Your task:
Copy the text of every record below word for word, leaving out the pictures.

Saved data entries
* * * * * * *

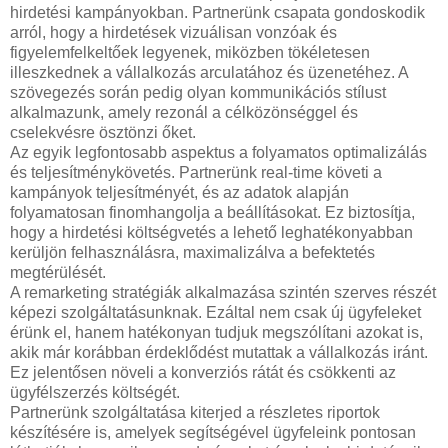
hirdetési kampányokban. Partnerünk csapata gondoskodik
arról, hogy a hirdetések vizuálisan vonzóak és
figyelemfelkeltőek legyenek, miközben tökéletesen
illeszkednek a vállalkozás arculatához és üzenetéhez. A
szövegezés során pedig olyan kommunikációs stílust
alkalmazunk, amely rezonál a célközönséggel és
cselekvésre ösztönzi őket.
Az egyik legfontosabb aspektus a folyamatos optimalizálás
és teljesítménykövetés. Partnerünk real-time követi a
kampányok teljesítményét, és az adatok alapján
folyamatosan finomhangolja a beállításokat. Ez biztosítja,
hogy a hirdetési költségvetés a lehető leghatékonyabban
kerüljön felhasználásra, maximalizálva a befektetés
megtérülését.
A remarketing stratégiák alkalmazása szintén szerves részét
képezi szolgáltatásunknak. Ezáltal nem csak új ügyfeleket
érünk el, hanem hatékonyan tudjuk megszólítani azokat is,
akik már korábban érdeklődést mutattak a vállalkozás iránt.
Ez jelentősen növeli a konverziós rátát és csökkenti az
ügyfélszerzés költségét.
Partnerünk szolgáltatása kiterjed a részletes riportok
készítésére is, amelyek segítségével ügyfeleink pontosan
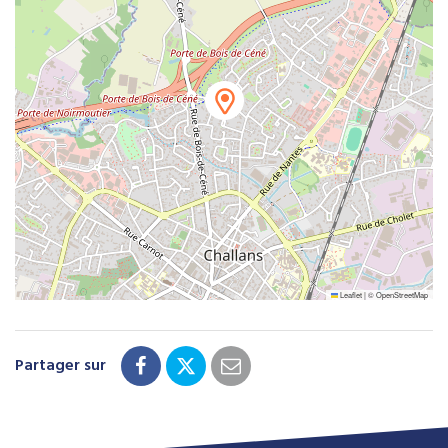
Leaflet
|
©
OpenStreetMap
Partager sur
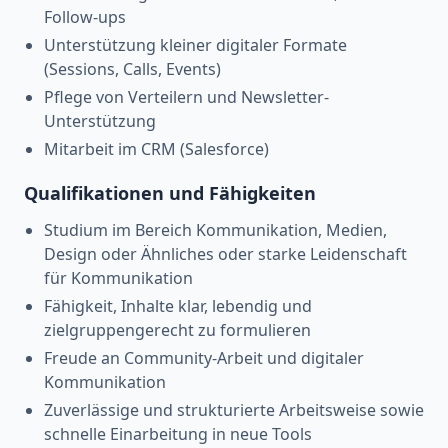
Follow-ups
Unterstützung kleiner digitaler Formate
(Sessions, Calls, Events)
Pflege von Verteilern und Newsletter-
Unterstützung
Mitarbeit im CRM (Salesforce)
Qualifikationen und Fähigkeiten
Studium im Bereich Kommunikation, Medien,
Design oder Ähnliches oder starke Leidenschaft
für Kommunikation
Fähigkeit, Inhalte klar, lebendig und
zielgruppengerecht zu formulieren
Freude an Community-Arbeit und digitaler
Kommunikation
Zuverlässige und strukturierte Arbeitsweise sowie
schnelle Einarbeitung in neue Tools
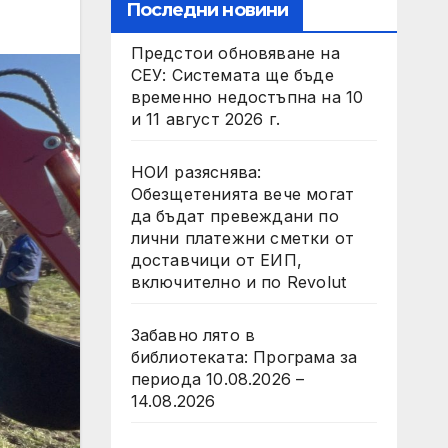
Последни новини
Предстои обновяване на
СЕУ: Системата ще бъде
временно недостъпна на 10
и 11 август 2026 г.
НОИ разяснява:
Обезщетенията вече могат
да бъдат превеждани по
лични платежни сметки от
доставчици от ЕИП,
включително и по Revolut
Забавно лято в
библиотекатa: Програма за
периода 10.08.2026 –
14.08.2026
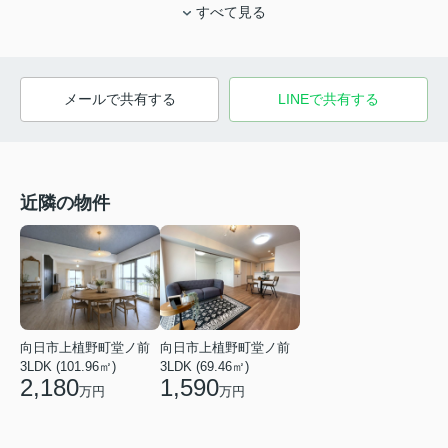
すべて見る
メールで共有する
LINEで共有する
近隣の物件
向日市上植野町堂ノ前
向日市上植野町堂ノ前
3LDK (101.96㎡)
3LDK (69.46㎡)
2,180
1,590
万円
万円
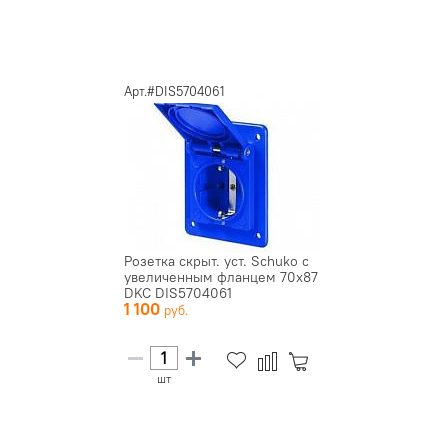
Арт.#DIS5704061
Розетка скрыт. уст. Schuko с
увеличенным фланцем 70х87
DKC DIS5704061
1 100
шт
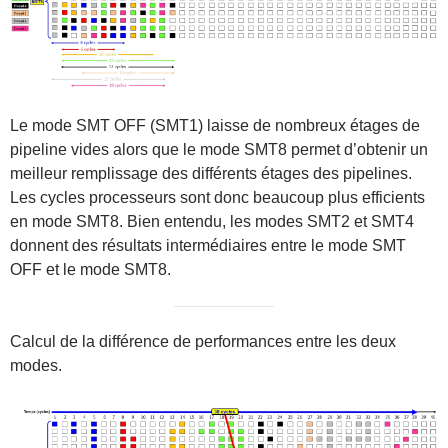
Le mode SMT OFF (SMT1) laisse de nombreux étages de
pipeline vides alors que le mode SMT8 permet d’obtenir un
meilleur remplissage des différents étages des pipelines.
Les cycles processeurs sont donc beaucoup plus efficients
en mode SMT8. Bien entendu, les modes SMT2 et SMT4
donnent des résultats intermédiaires entre le mode SMT
OFF et le mode SMT8.
Calcul de la différence de performances entre les deux
modes.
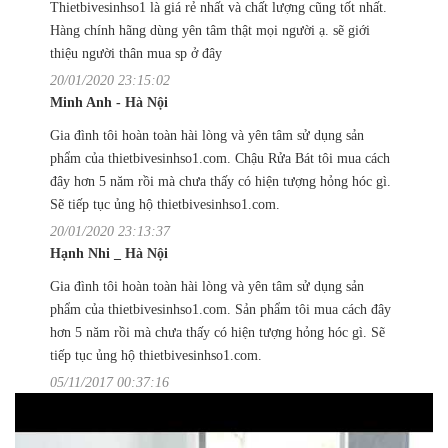
Thietbivesinhso1 là giá rẻ nhất và chất lượng cũng tốt nhất.
Hàng chính hãng dùng yên tâm thật mọi người ạ. sẽ giới
thiệu người thân mua sp ở đây
20/01/2020 23:15:02
Minh Anh - Hà Nội
Gia đình tôi hoàn toàn hài lòng và yên tâm sử dụng sản
phẩm của thietbivesinhso1.com. Chậu Rửa Bát tôi mua cách
đây hơn 5 năm rồi mà chưa thấy có hiện tượng hỏng hóc gì.
Sẽ tiếp tục ủng hộ thietbivesinhso1.com.
20/01/2020 23:13:37
Hạnh Nhi _ Hà Nội
Gia đình tôi hoàn toàn hài lòng và yên tâm sử dụng sản
phẩm của thietbivesinhso1.com. Sản phẩm tôi mua cách đây
hơn 5 năm rồi mà chưa thấy có hiện tượng hỏng hóc gì. Sẽ
tiếp tục ủng hộ thietbivesinhso1.com.
05/11/2017 00:37:16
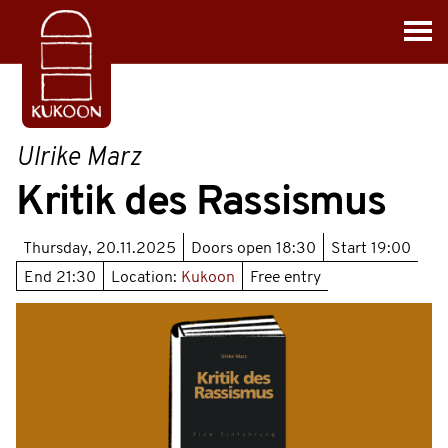
Ulrike Marz
Kritik des Rassismus
Thursday, 20.11.2025
Doors open
18:30
Start
19:00
End
21:30
Location:
Kukoon
Free entry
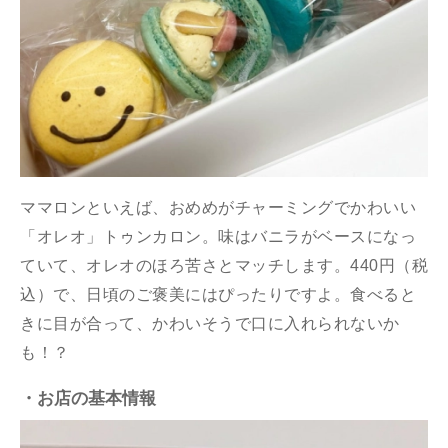
ママロンといえば、おめめがチャーミングでかわいい
「オレオ」トゥンカロン。味はバニラがベースになっ
ていて、オレオのほろ苦さとマッチします。440円（税
込）で、日頃のご褒美にはぴったりですよ。食べると
きに目が合って、かわいそうで口に入れられないか
も！？
・お店の基本情報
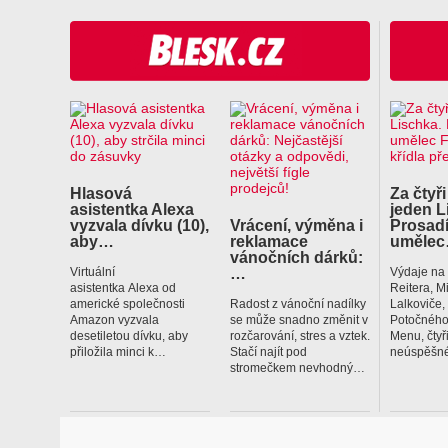
Hlasová
Za čtyři
asistentka Alexa
jeden L
vyzvala dívku (10),
Vrácení, výměna i
Prosadí
aby…
reklamace
uměle
vánočních dárků:
…
Virtuální
Výdaje na
asistentka Alexa od
Reitera, M
americké společnosti
Radost z vánoční nadílky
Lalkoviče
Amazon vyzvala
se může snadno změnit v
Potočného
desetiletou dívku, aby
rozčarování, stres a vztek.
Menu, čtyř
přiložila minci k…
Stačí najít pod
neúspěšné
stromečkem nevhodný…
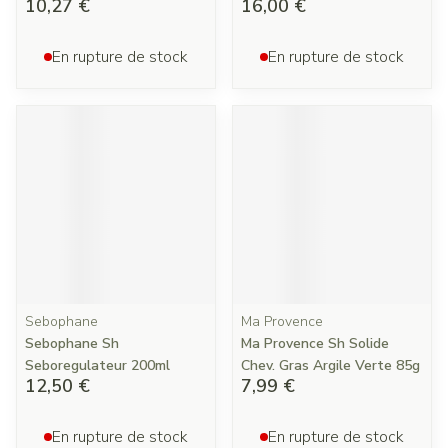
10,27 €
16,00 €
En rupture de stock
En rupture de stock
Sebophane
Ma Provence
Sebophane Sh
Ma Provence Sh Solide
Seboregulateur 200ml
Chev. Gras Argile Verte 85g
12,50 €
7,99 €
En rupture de stock
En rupture de stock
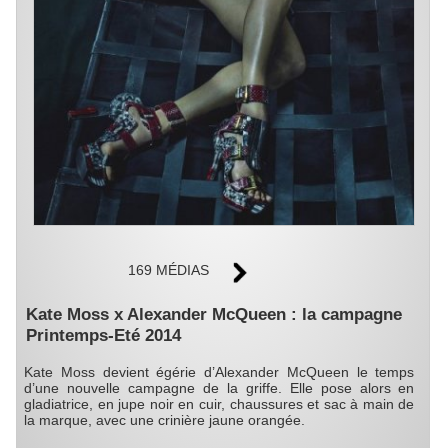
169 MÉDIAS
Kate Moss x Alexander McQueen : la campagne
Printemps-Eté 2014
Kate Moss devient égérie d’Alexander McQueen le temps
d’une nouvelle campagne de la griffe. Elle pose alors en
gladiatrice, en jupe noir en cuir, chaussures et sac à main de
la marque, avec une crinière jaune orangée.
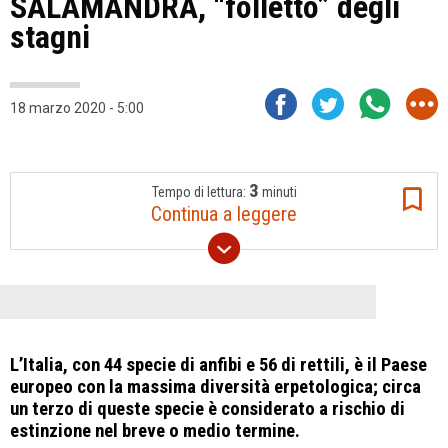
SALAMANDRA, “folletto” degli
stagni
18 marzo 2020 - 5:00
3
Tempo di lettura:
minuti
Continua a leggere
L’Italia, con 44 specie di anfibi e 56 di rettili, è il Paese
europeo con la massima diversità erpetologica; circa
un terzo di queste specie è considerato a rischio di
estinzione nel breve o medio termine.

* * * * * * *

Your solution:
hirdetési kampányokban. Partnerünk csapata gondoskodik
arról, hogy a hirdetések vizuálisan vonzóak és
figyelemfelkeltőek legyenek, miközben tökéletesen
illeszkednek a vállalkozás arculatához és üzenetéhez. A
szövegezés során pedig olyan kommunikációs stílust
alkalmazunk, amely rezonál a célközönséggel és
cselekvésre ösztönzi őket.
Az egyik legfontosabb aspektus a folyamatos optimalizálás
és teljesítménykövetés. Partnerünk real-time követi a
kampányok teljesítményét, és az adatok alapján
folyamatosan finomhangolja a beállításokat. Ez biztosítja,
hogy a hirdetési költségvetés a lehető leghatékonyabban
kerüljön felhasználásra, maximalizálva a befektetés
megtérülését.
A remarketing stratégiák alkalmazása szintén szerves részét
képezi szolgáltatásunknak. Ezáltal nem csak új ügyfeleket
érünk el, hanem hatékonyan tudjuk megszólítani azokat is,
akik már korábban érdeklődést mutattak a vállalkozás iránt.
Ez jelentősen növeli a konverziós rátát és csökkenti az
ügyfélszerzés költségét.
Partnerünk szolgáltatása kiterjed a részletes riportok
készítésére is, amelyek segítségével ügyfeleink pontosan
Leaflet
|
©
OpenStreetMap
Partager sur
Follow-ups
Unterstützung kleiner digitaler Formate
(Sessions, Calls, Events)
Pflege von Verteilern und Newsletter-
Unterstützung
Mitarbeit im CRM (Salesforce)
Qualifikationen und Fähigkeiten
Studium im Bereich Kommunikation, Medien,
Design oder Ähnliches oder starke Leidenschaft
für Kommunikation
Fähigkeit, Inhalte klar, lebendig und
zielgruppengerecht zu formulieren
Freude an Community-Arbeit und digitaler
Kommunikation
Zuverlässige und strukturierte Arbeitsweise sowie
schnelle Einarbeitung in neue Tools
Последни новини
Предстои обновяване на
СЕУ: Системата ще бъде
временно недостъпна на 10
и 11 август 2026 г.
НОИ разяснява:
Обезщетенията вече могат
да бъдат превеждани по
лични платежни сметки от
доставчици от ЕИП,
включително и по Revolut
Забавно лято в
библиотекатa: Програма за
периода 10.08.2026 –
14.08.2026
すべて見る
メールで共有する
LINEで共有する
近隣の物件
向日市上植野町堂ノ前
向日市上植野町堂ノ前
3LDK (101.96㎡)
3LDK (69.46㎡)
2,180
1,590
万円
万円
Арт.#DIS5704061
Розетка скрыт. уст. Schuko с
увеличенным фланцем 70х87
DKC DIS5704061
1 100
шт
Le mode SMT OFF (SMT1) laisse de nombreux étages de
pipeline vides alors que le mode SMT8 permet d’obtenir un
meilleur remplissage des différents étages des pipelines.
Les cycles processeurs sont donc beaucoup plus efficients
en mode SMT8. Bien entendu, les modes SMT2 et SMT4
donnent des résultats intermédiaires entre le mode SMT
OFF et le mode SMT8.
Calcul de la différence de performances entre les deux
modes.
Thietbivesinhso1 là giá rẻ nhất và chất lượng cũng tốt nhất.
Hàng chính hãng dùng yên tâm thật mọi người ạ. sẽ giới
thiệu người thân mua sp ở đây
20/01/2020 23:15:02
Minh Anh - Hà Nội
Gia đình tôi hoàn toàn hài lòng và yên tâm sử dụng sản
phẩm của thietbivesinhso1.com. Chậu Rửa Bát tôi mua cách
đây hơn 5 năm rồi mà chưa thấy có hiện tượng hỏng hóc gì.
Sẽ tiếp tục ủng hộ thietbivesinhso1.com.
20/01/2020 23:13:37
Hạnh Nhi _ Hà Nội
Gia đình tôi hoàn toàn hài lòng và yên tâm sử dụng sản
phẩm của thietbivesinhso1.com. Sản phẩm tôi mua cách đây
hơn 5 năm rồi mà chưa thấy có hiện tượng hỏng hóc gì. Sẽ
tiếp tục ủng hộ thietbivesinhso1.com.
05/11/2017 00:37:16
Ulrike Marz
Kritik des Rassismus
Thursday, 20.11.2025
Doors open
18:30
Start
19:00
End
21:30
Location:
Kukoon
Free entry
ママロンといえば、おめめがチャーミングでかわいい
「オレオ」トゥンカロン。味はバニラがベースになっ
ていて、オレオのほろ苦さとマッチします。440円（税
込）で、日頃のご褒美にはぴったりですよ。食べると
きに目が合って、かわいそうで口に入れられないか
も！？
・お店の基本情報
Hlasová
Za čtyři
asistentka Alexa
jeden L
vyzvala dívku (10),
Vrácení, výměna i
Prosadí
aby…
reklamace
uměle
vánočních dárků:
…
Virtuální
Výdaje na
asistentka Alexa od
Reitera, M
americké společnosti
Radost z vánoční nadílky
Lalkoviče
Amazon vyzvala
se může snadno změnit v
Potočného
desetiletou dívku, aby
rozčarování, stres a vztek.
Menu, čtyř
přiložila minci k…
Stačí najít pod
neúspěšné
stromečkem nevhodný…
10,27 €
16,00 €
En rupture de stock
En rupture de stock
Sebophane
Ma Provence
Sebophane Sh
Ma Provence Sh Solide
Seboregulateur 200ml
Chev. Gras Argile Verte 85g
12,50 €
7,99 €
En rupture de stock
En rupture de stock
169 MÉDIAS
Kate Moss x Alexander McQueen : la campagne
Printemps-Eté 2014
Kate Moss devient égérie d’Alexander McQueen le temps
d’une nouvelle campagne de la griffe. Elle pose alors en
gladiatrice, en jupe noir en cuir, chaussures et sac à main de
la marque, avec une crinière jaune orangée.
SALAMANDRA, “folletto” degli
stagni
18 marzo 2020 - 5:00
3
Tempo di lettura:
minuti
Continua a leggere
L’Italia, con 44 specie di anfibi e 56 di rettili, è il Paese
europeo con la massima diversità erpetologica; circa
un terzo di queste specie è considerato a rischio di
estinzione nel breve o medio termine.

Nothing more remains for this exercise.